What’s next? The President’s State of the Union Address was silent on AIDS as both a domestic and international issue, and the climate of austerity surrounding the forthcoming fiscal year 2012 budget will leave little room for tackling global epidemics.

"If Obama wasn’t willing to fight for AIDS in a Democrat-controlled Congress, activists worry about what he is likely to do with the Republicans coming in complaining about deficits and foreign aid," said Health GAP policy analyst Brook Baker. He noted that even some of the sympathetic centrist conservatives, who supported PEPFAR under Bush, have now been "defeated by the tea partiers or fiscal conservatives. It’s going to be an uphill but winnable struggle."

AIDS on the Home Front

The struggle to deal with AIDS in U.S. communities is also lagging. Today, several thousand people are still on the waiting list for the AIDS Drug Assistance Program (ADAP), a 32 percent increase over a year, according to The Body. Much of this is due to state government rollbacks and freezes on programs to deal with budget deficits.

The embattled healthcare bill contains several initiatives that could directly or indirectly strengthen access to treatment and prevention. But even those modest reforms are threatened by the Republican opposition, which could push decent medical care even further out of reach for people living with HIV and AIDS.

Phill Wilson, head of the Black AIDS Institute, wrote in a recent commentary that stigma and a lack of political momentum has fallen especially hard on Black communities:

When faced with discrimination, alienation and marginalization, people will not disclose their risk factors, use condoms, get tested for HIV, seek treatment or talk openly about HIV/AIDS. 

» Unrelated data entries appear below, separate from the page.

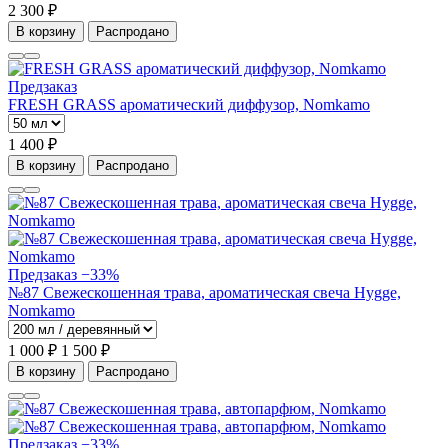
2 300 ₽
В корзину
Распродано
Предзаказ
FRESH GRASS ароматический диффузор, Nomkamo
1 400 ₽
В корзину
Распродано
Предзаказ
−33%
№87 Свежескошенная трава, ароматическая свеча Hygge,
Nomkamo
1 000 ₽
1 500 ₽
В корзину
Распродано
Предзаказ
−33%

The therapies, while effective, are very expensive (approximately $12,000 to $14,000 per year, not including the other costs of care). Without health insurance, many people living with HIV/AIDS cannot afford them. Many state-run, publicly funded AIDS drug assistance programs have waiting lists and are not able to accommodate everyone who needs these life-saving drugs.

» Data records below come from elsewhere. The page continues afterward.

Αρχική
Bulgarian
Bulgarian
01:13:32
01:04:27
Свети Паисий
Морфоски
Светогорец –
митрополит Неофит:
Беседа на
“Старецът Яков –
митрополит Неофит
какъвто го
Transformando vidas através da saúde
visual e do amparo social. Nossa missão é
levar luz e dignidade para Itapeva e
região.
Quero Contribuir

Wilson is among those who have praised one major accomplishment of the Obama administration in the domestic epidemic: crafting the U.S.’s first comprehensive strategy for fighting HIV/AIDS. Advocates pushed hard to secure a commitment to create such a strategy from candidate Obama, and applaud the Office of National AIDS Policy for following through over the past two years. The question now is whether it will be implemented earnestly, including adequate funding. The hope is that the new National HIV/AIDS Strategy will allow resources to be targeted in the communities where the epidemic is most intense–among black Americans and, increasingly, in southern states. 

Washington clearly has a stake in the global battle against HIV/AIDS, but how do we reconcile that urgent need with the chilling fact that black men in the nation’s capital experience rates of HIV that rival that of Sub-saharan Africa?

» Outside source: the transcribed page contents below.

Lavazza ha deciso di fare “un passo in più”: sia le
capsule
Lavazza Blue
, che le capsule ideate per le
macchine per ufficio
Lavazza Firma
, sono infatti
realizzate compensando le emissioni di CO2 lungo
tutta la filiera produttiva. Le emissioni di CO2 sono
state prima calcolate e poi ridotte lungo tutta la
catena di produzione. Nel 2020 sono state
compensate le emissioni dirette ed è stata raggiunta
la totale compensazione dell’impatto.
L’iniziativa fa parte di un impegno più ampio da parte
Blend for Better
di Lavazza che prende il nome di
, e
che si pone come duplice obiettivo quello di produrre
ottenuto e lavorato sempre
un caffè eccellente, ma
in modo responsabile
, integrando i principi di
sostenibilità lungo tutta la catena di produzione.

In reality, the trajectory of the U.S. AIDS crisis over the past generation ties directly into the global dynamics of the epidemic. Wherever the disease spreads, it sharpens patterns of gender, racial and socioeconomic inequality, and the most acute suffering takes place in communities historically excluded from the institutions that dictate how health resources are invested.

Thirty years on, the fight against AIDS can still claim many victories: International cooperation has yielded breakthroughs in treatment and prevention as well as medical research. The Obama administration removed funding restrictions on international programs that were based on anti-abortion and anti-prostitution ideologies.

All that has merely laid the groundwork for defeating the crisis. While AIDS will outlive the election cycle, the economic cycle, and perhaps even this generation, the U.S. commitment to combating the disease suffers from a shortsighted vision. Keeping up the fight shouldn’t force us to divide inadequate resources across interconnected needs, especially when we’ve already seen how far a little cooperation can take us.